L'amour a toujours été un thème de prédilection dans l'histoire de la peinture et de la sculpture, par la représentation de situations amoureuses ou par la symbolique ou l'allégorie, faisant intervenir des personnages mythologiques.

Certains thèmes ou personnages mythologiques ou historiques reviennent :

  • Éros (ou Cupidon), dieu des amours profanes, est souvent représenté dans des scènes comme sujet principal, ou comme personnage secondaire pour évoquer la présence symbolique de l'amour. Enfant ou adolescent espiègle et capricieux, ailé et portant un arc avec lequel il tire des flèches d'or dans les cœurs humains, ce qui leur apportent amour et désir d'amour. Les scènes les plus représentées sont : l'amour d'Éros pour Psyché, Éros l'enfant turbulent désarmé par sa mère Aphrodite, la victoire de l'amour sur les œuvres humaines (voir la célèbre version du Caravage) ou la lutte entre l'amour profane et l'amour sacré.
  • Aphrodite (ou Vénus), déesse de l'amour, mère de Éros/Cupidon, inspire souvent les peintres, notamment pour l'épisode de sa naissance. Elle apparaît au monde déjà adulte, nue et sortant de la mer : les versions de Botticelli (cf. La naissance de Vénus), Cabanel, Fantin-Latour ou Bouguereau comptent parmi les plus célèbres.
  • La vie amoureuse tumultueuse de Zeus/Jupiter a également fait l'objet de nombreuses représentations : l'enlèvement de Léda, d'Europe ou de Ganymède sont parmi les thèmes les plus souvent traités.
  • Les grandes histoires d'amour de l'histoire ou de la littérature comme Tristan et Yseult, Roméo et Juliette, Ulysse et Pénélope et bien d'autres ont été traitées en peinture, surtout dans les périodes romantiques (préraphaélisme, romantisme, etc.).
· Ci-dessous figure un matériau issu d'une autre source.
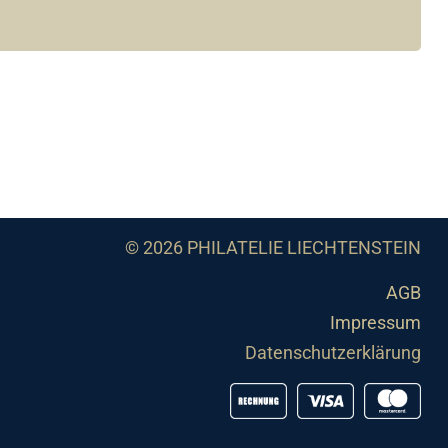
© 2026 PHILATELIE LIECHTENSTEIN
AGB
Impressum
Datenschutzerklärung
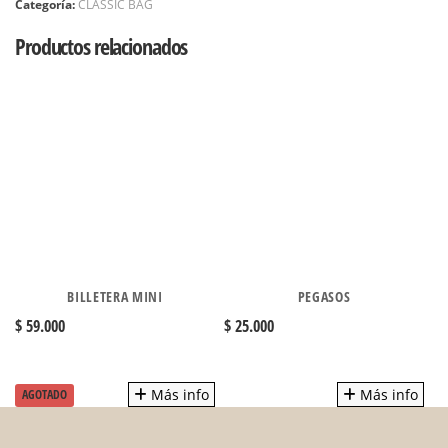
Categoría:
CLASSIC BAG
Productos relacionados
BILLETERA MINI
PEGASOS
$ 59.000
$ 25.000
$ 
Más info
Más info
AGOTADO
A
Par ailleurs, nombre de scènes amoureuses de la vie quotidienne des hommes ont été représentées, depuis la cour faite à l'être aimé au drame amoureux, en passant par le baiser langoureux ou le libertinage. Un exemple est le tableau de Jean-Honoré Fragonard nommé le Verrou.

Dans la littérature

L'art poétique et le roman sont, avec la chanson, quelques-uns des moyens de prédilection de l'expression verbale de l'amour. À travers les âges, la littérature a reflété des tendances de l'amour, des divinités mythologiques à l'amour réaliste de notre époque.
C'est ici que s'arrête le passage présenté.